MetaCloak: Preventing Unauthorized Subject-driven Text-to-image Diffusion-based Synthesis via Meta-learning
- URL: http://arxiv.org/abs/2311.13127v5
- Date: Fri, 26 Apr 2024 18:27:56 GMT
- Title: MetaCloak: Preventing Unauthorized Subject-driven Text-to-image Diffusion-based Synthesis via Meta-learning
- Authors: Yixin Liu, Chenrui Fan, Yutong Dai, Xun Chen, Pan Zhou, Lichao Sun,
- Abstract summary: Text-to-image diffusion models allow seamless generation of personalized images from scant reference photos.
Existing approaches perturb user images in imperceptible way to render them "unlearnable" from malicious uses.
We propose MetaCloak, which solves the bi-level poisoning problem with a meta-learning framework.

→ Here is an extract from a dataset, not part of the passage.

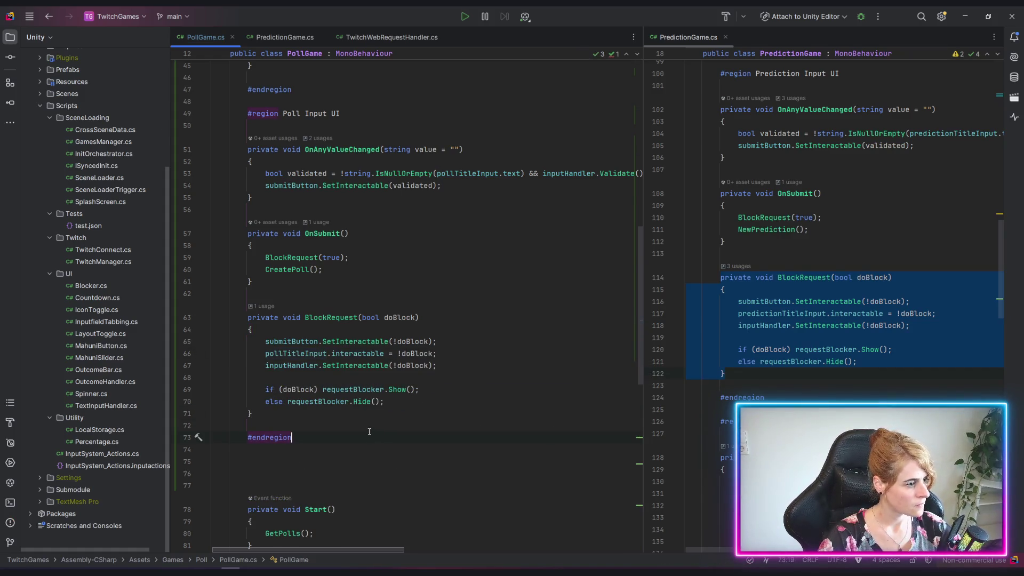
{"action": "left_click", "coordinate": [401, 407]}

- Score: 59.988458964353754
- License: http://arxiv.org/licenses/nonexclusive-distrib/1.0/
- Abstract: Text-to-image diffusion models allow seamless generation of personalized images from scant reference photos. Yet, these tools, in the wrong hands, can fabricate misleading or harmful content, endangering individuals. To address this problem, existing poisoning-based approaches perturb user images in an imperceptible way to render them "unlearnable" from malicious uses. We identify two limitations of these defending approaches: i) sub-optimal due to the hand-crafted heuristics for solving the intractable bilevel optimization and ii) lack of robustness against simple data transformations like Gaussian filtering. To solve these challenges, we propose MetaCloak, which solves the bi-level poisoning problem with a meta-learning framework with an additional transformation sampling process to craft transferable and robust perturbation. Specifically, we employ a pool of surrogate diffusion models to craft transferable and model-agnostic perturbation. Furthermore, by incorporating an additional transformation process, we design a simple denoising-error maximization loss that is sufficient for causing transformation-robust semantic distortion and degradation in a personalized generation. Extensive experiments on the VGGFace2 and CelebA-HQ datasets show that MetaCloak outperforms existing approaches. Notably, MetaCloak can successfully fool online training services like Replicate, in a black-box manner, demonstrating the effectiveness of MetaCloak in real-world scenarios. Our code is available at https://github.com/liuyixin-louis/MetaCloak.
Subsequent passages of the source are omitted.